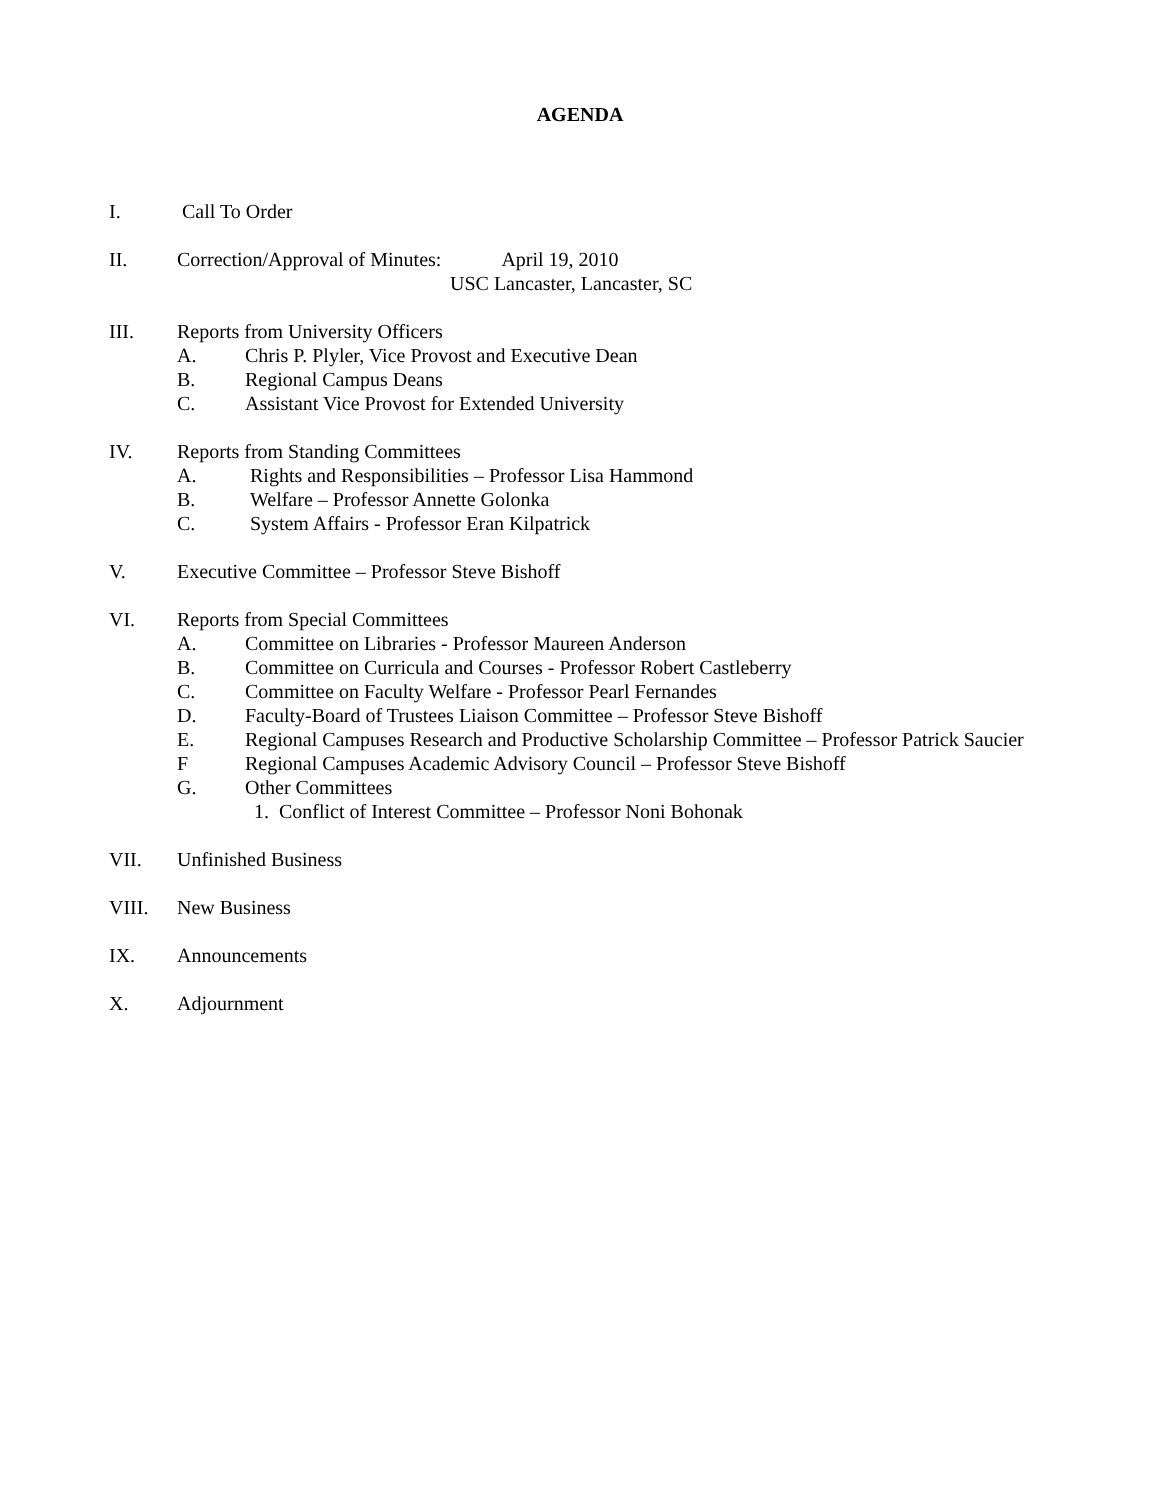AGENDA
I. Call To Order
II. Correction/Approval of Minutes: April 19, 2010
USC Lancaster, Lancaster, SC
III. Reports from University Officers
A. Chris P. Plyler, Vice Provost and Executive Dean
B. Regional Campus Deans
C. Assistant Vice Provost for Extended University
IV. Reports from Standing Committees
A. Rights and Responsibilities – Professor Lisa Hammond
B. Welfare – Professor Annette Golonka
C. System Affairs - Professor Eran Kilpatrick
V. Executive Committee – Professor Steve Bishoff
VI. Reports from Special Committees
A. Committee on Libraries - Professor Maureen Anderson
B. Committee on Curricula and Courses - Professor Robert Castleberry
C. Committee on Faculty Welfare - Professor Pearl Fernandes
D. Faculty-Board of Trustees Liaison Committee – Professor Steve Bishoff
E. Regional Campuses Research and Productive Scholarship Committee – Professor Patrick Saucier
F Regional Campuses Academic Advisory Council – Professor Steve Bishoff
G. Other Committees
1. Conflict of Interest Committee – Professor Noni Bohonak
VII. Unfinished Business
VIII. New Business
IX. Announcements
X. Adjournment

+ + +

■ **TASK INSTRUCTIONS**: Produce a word-for-word version of the material, with no pictures included.

■ **RESULT OF THE EXERCISE**:
AGENDA
I. Call To Order
II. Correction/Approval of Minutes: April 19, 2010
USC Lancaster, Lancaster, SC
III. Reports from University Officers
A. Chris P. Plyler, Vice Provost and Executive Dean
B. Regional Campus Deans
C. Assistant Vice Provost for Extended University
IV. Reports from Standing Committees
A. Rights and Responsibilities – Professor Lisa Hammond
B. Welfare – Professor Annette Golonka
C. System Affairs - Professor Eran Kilpatrick
V. Executive Committee – Professor Steve Bishoff
VI. Reports from Special Committees
A. Committee on Libraries - Professor Maureen Anderson
B. Committee on Curricula and Courses - Professor Robert Castleberry
C. Committee on Faculty Welfare - Professor Pearl Fernandes
D. Faculty-Board of Trustees Liaison Committee – Professor Steve Bishoff
E. Regional Campuses Research and Productive Scholarship Committee – Professor Patrick Saucier
F Regional Campuses Academic Advisory Council – Professor Steve Bishoff
G. Other Committees
1. Conflict of Interest Committee – Professor Noni Bohonak
VII. Unfinished Business
VIII. New Business
IX. Announcements
X. Adjournment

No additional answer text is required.